The required result is an exact copy of every line from the one with "Forum Übersicht" through the last line below, with the pictures left out.

☆ ☆ ☆ ☆ ☆

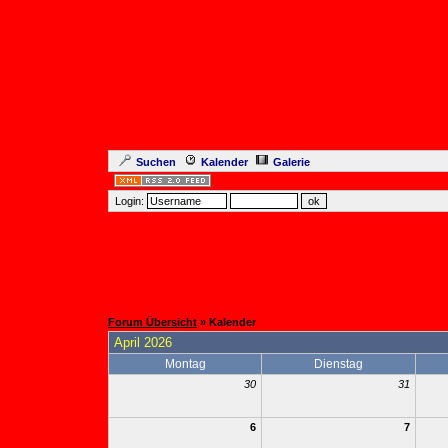
Suchen
Kalender
Galerie
Login:
Forum Übersicht
» Kalender
April 2026
Montag
Dienstag
30
31
6
7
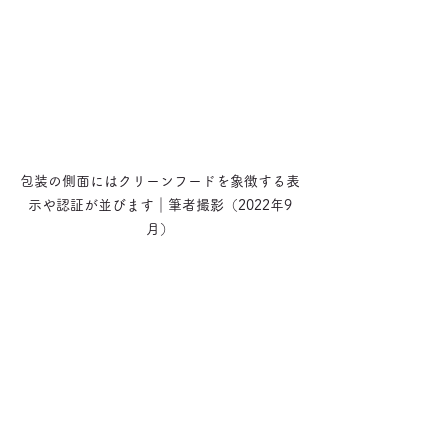
包装の側面にはクリーンフードを象徴する表
示や認証が並びます｜筆者撮影（2022年9
月）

☆ ☆ ☆ ☆ ☆

→ Your solution
Forum Übersicht
» Kalender
April 2026
Montag
Dienstag
30
31
6
7
包装の側面にはクリーンフードを象徴する表
示や認証が並びます｜筆者撮影（2022年9
月）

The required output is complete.